=== Input for this task ===

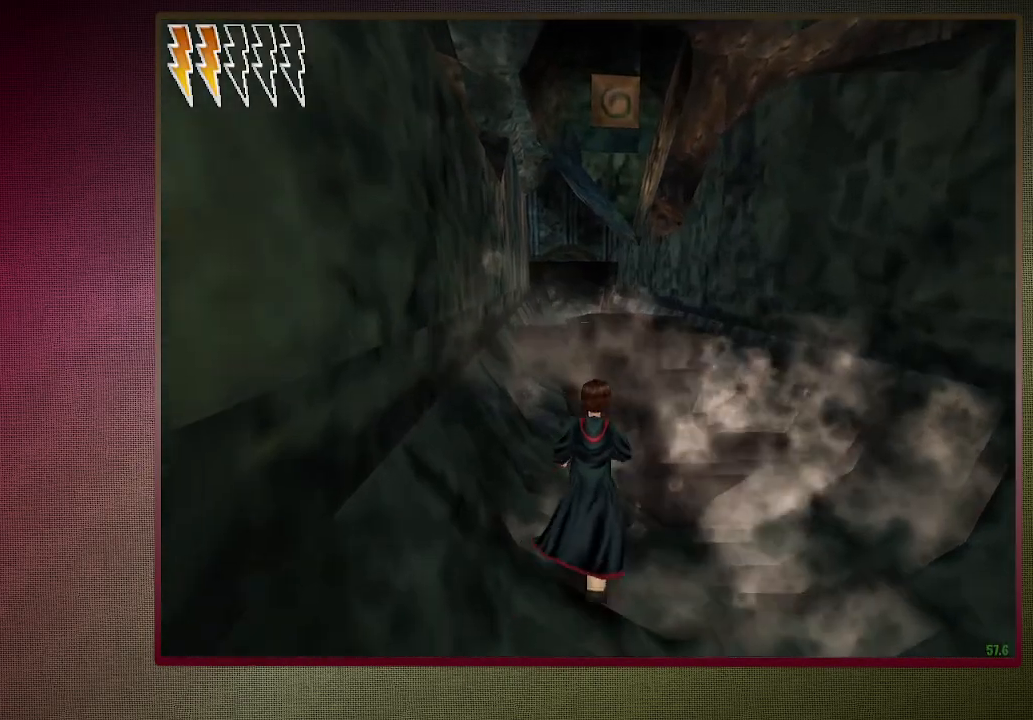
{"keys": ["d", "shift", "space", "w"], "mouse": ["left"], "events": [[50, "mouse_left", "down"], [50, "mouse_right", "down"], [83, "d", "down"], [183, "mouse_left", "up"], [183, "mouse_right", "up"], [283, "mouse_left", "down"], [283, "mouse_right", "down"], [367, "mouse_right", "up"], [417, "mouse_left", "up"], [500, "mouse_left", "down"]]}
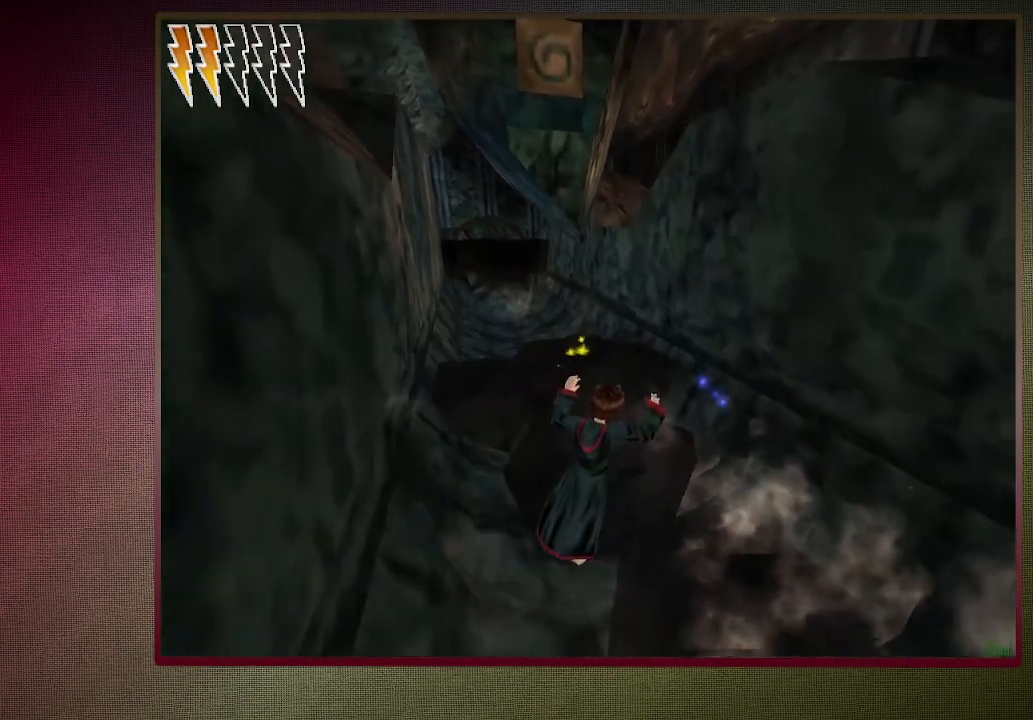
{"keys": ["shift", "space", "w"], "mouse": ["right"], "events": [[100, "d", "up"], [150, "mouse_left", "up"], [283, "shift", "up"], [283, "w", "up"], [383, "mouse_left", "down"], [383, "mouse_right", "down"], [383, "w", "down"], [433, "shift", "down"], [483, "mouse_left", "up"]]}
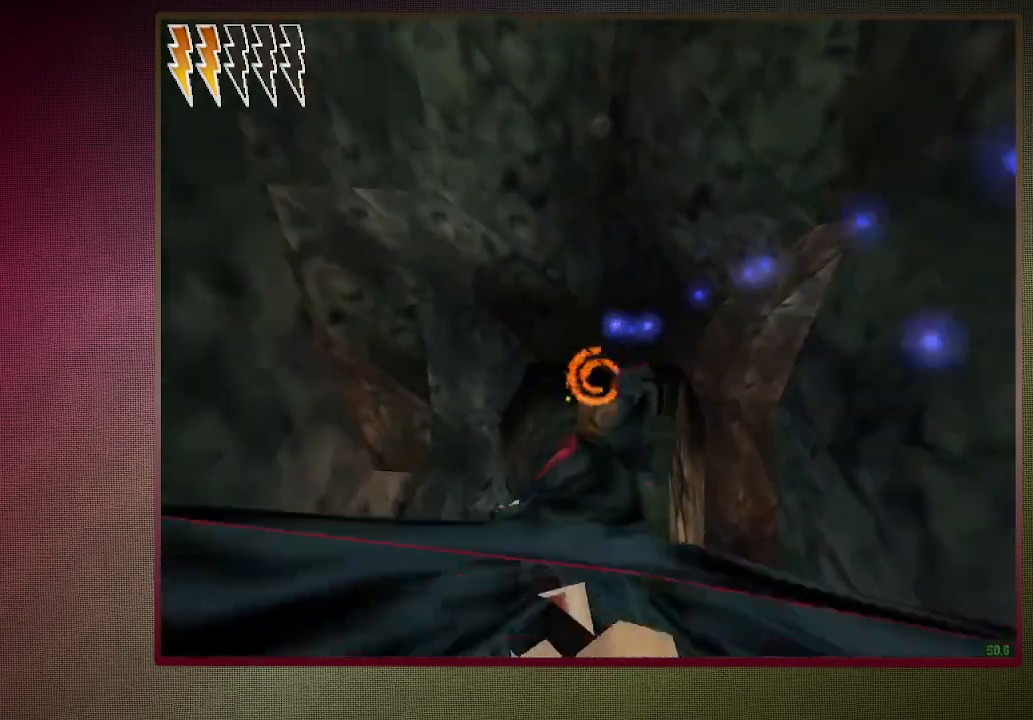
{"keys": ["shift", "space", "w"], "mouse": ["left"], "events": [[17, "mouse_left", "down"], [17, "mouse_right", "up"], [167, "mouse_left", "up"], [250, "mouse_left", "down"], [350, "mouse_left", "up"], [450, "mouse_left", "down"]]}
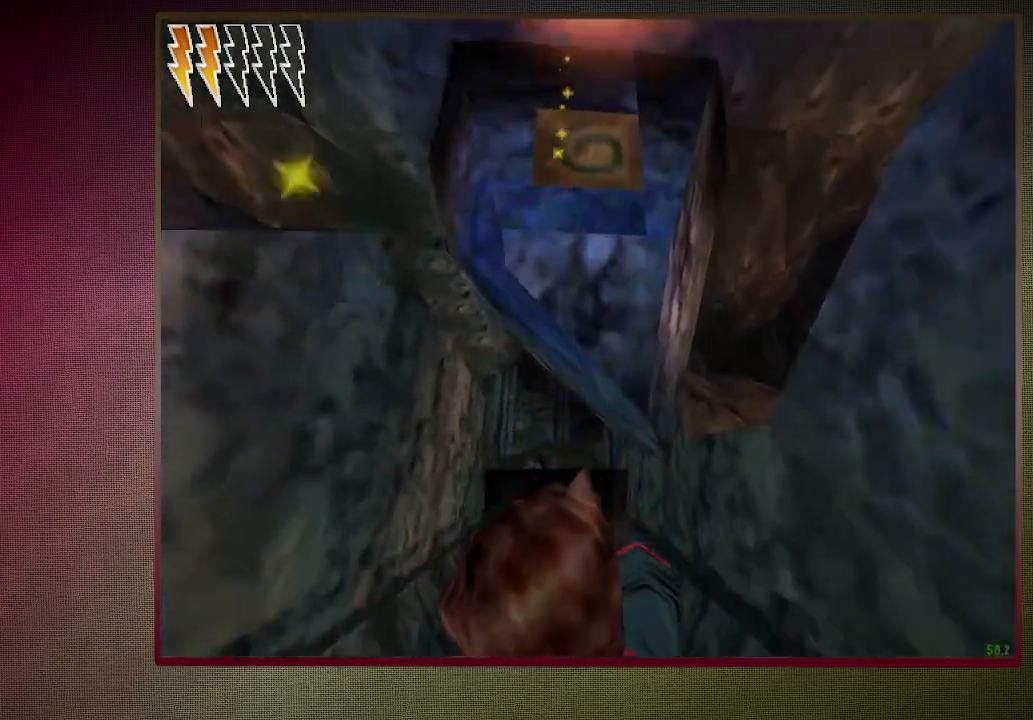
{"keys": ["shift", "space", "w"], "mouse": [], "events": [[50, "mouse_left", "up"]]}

===
=== Input for this task ===

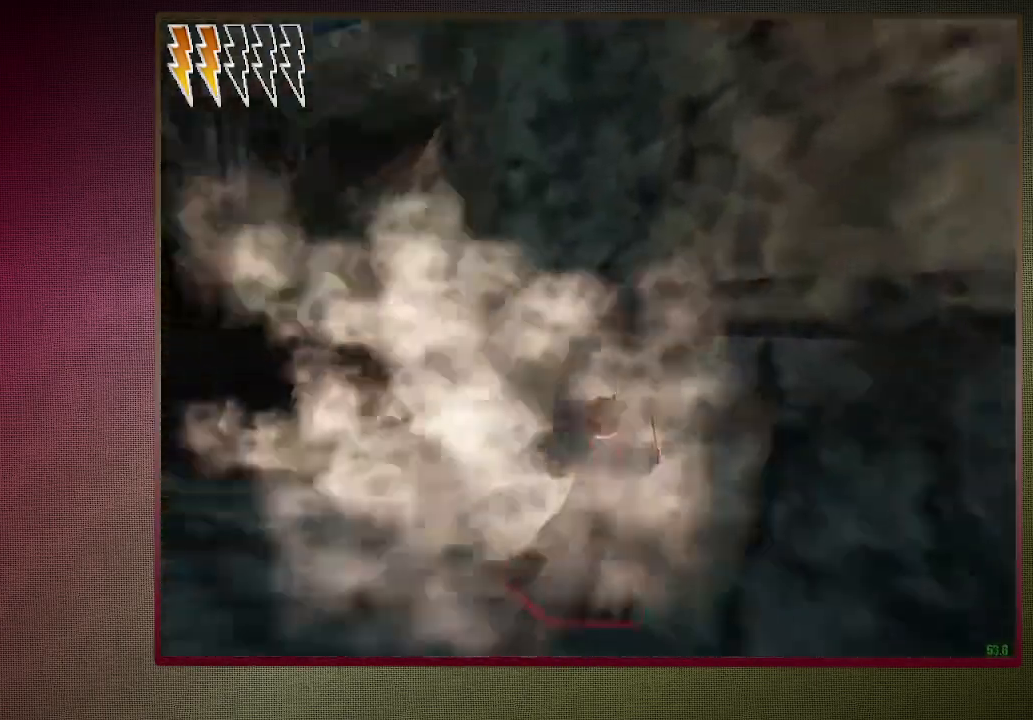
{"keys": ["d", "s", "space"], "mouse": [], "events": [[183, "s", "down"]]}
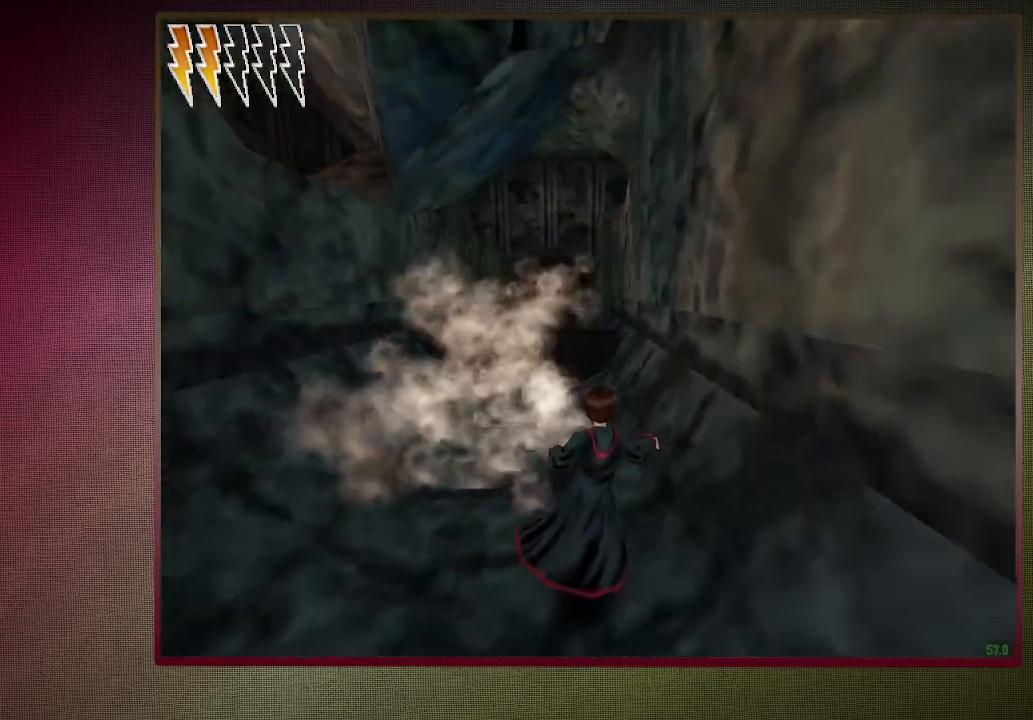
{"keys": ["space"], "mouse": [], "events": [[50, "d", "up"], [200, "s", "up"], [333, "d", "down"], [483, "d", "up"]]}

===

Counting only lines of the data above that hold "shift", report the total and nothing else.

4